Exercise:
Answer these questions using the court opinion excerpt below.
1. According to the Court's concession, what are the results of an IRE requested beyond the initial sixty-day window not?
2. Which subsections of Section 306(a.2) of the Act does the excerpt say apply to the present matter?
3. What is the title of Form LIBC-764?

Id. at 379-80, 888 A.2d at 766. Rather, the employer must proceed with the results through the traditional administrative process. Id. at 382, 888 A.2d at 768.

The Supreme Court indicated that the entire text of 34 Pa. Code. §123.102 is somewhat inconsistent with Section 306(a.2) of the Act. Id. at 381-382, 888 A.2d at 767. Such inconsistency was found only to the extent Section 123.102 of the Act 57 Regulations could be read to indicate an employer could obtain automatic relief even if it failed to timely request an IRE after the claimant received 104 weeks of total disability benefits. Id. at 382, 888 A.2d at 767. The Court conceded that portions of Section 123.102 of the Act 57 Regulations could be read to support its view that a claimant may be requested to submit to an IRE beyond the initial sixty-day window following receipt of 104 weeks of total disability, but that the results of the IRE are not self-effectuating. Id.

The factual scenario present before us is not one of self-executing relief. Therefore Subsections (1) and (2) of Section 306(a.2) of the Act are inapplicable to the present matter. Gardner. Rather, Employer proceeded through the traditional administrative process by filing its Modification Petition that was heard before the WCJ who issued the decision in this matter. Consequently, Subsections (5) and (6) of Section 306(a.2) of the Act are applicable. Id. Section 123.102 of the Act 57 Regulations instructs that in all cases where a change in the claimant's disability status to partial disability based on an impairment rating of less than 50% is obtained through an adjudication, the change shall be effective as of the date of the evaluation of the IRE physician.*fn4

We acknowledge that Section 306(a.2)(2) of the Act provides that a claimant's benefits shall not be reduced to partial disability based upon an impairment rating of less than 50% until the claimant is given sixty days' notice of the modification. We reiterate, however, that Section 306(a.2)(2) of the Act, as explained by the Supreme Court in Gardner, is only applicable in cases where an employer seeks to obtain self-executing relief by requesting a claimant to submit to an IRE within the appropriate time-frame upon receipt of 104 weeks of total disability. We further recognize that Section 123.105(d)(2) of the Act 57 Regulations also references the fact that a claimant must be given sixty days notice prior to his benefits being modified from total to partial disability. This provision, however, delineates the information that must be provided to a claimant in Form LIBC-764, "Notice of Change in Workers' Compensation Disability Status." This form is utilized to obtain the automatic relief that an employer is entitled to after obtaining an impairment rating of less than 50% subsequent to a timely request for an IRE following a claimant's receipt of 104 weeks of total disability. Thus, it is not applicable in cases brought under Subsections (5) and (6) of Section 306(a.2) of the Act.

Record excerpts:

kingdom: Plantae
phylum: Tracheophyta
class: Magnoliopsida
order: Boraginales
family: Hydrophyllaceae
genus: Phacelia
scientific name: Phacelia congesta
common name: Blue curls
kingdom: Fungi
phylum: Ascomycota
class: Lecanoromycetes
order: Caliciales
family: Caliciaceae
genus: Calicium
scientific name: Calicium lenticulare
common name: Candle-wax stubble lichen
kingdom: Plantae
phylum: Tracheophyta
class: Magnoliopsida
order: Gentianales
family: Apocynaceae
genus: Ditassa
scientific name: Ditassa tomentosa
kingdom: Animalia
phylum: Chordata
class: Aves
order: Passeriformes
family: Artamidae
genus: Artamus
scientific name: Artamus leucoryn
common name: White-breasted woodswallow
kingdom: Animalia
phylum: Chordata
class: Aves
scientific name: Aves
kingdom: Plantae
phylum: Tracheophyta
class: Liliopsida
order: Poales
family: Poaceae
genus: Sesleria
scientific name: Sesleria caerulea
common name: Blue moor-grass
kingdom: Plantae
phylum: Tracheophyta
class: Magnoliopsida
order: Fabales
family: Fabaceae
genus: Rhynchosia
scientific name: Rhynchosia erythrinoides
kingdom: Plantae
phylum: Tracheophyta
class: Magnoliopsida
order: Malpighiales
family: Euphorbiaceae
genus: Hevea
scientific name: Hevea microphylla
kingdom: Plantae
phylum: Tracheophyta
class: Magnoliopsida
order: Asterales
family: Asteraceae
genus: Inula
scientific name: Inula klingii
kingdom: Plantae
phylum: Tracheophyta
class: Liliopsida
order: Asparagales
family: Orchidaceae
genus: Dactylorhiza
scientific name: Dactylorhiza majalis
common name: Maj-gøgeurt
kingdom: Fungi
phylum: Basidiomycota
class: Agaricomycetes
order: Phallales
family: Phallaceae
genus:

Correct response:
1. Self-effectuating.
2. Subsections (5) and (6).
3. "Notice of Change in Workers' Compensation Disability Status."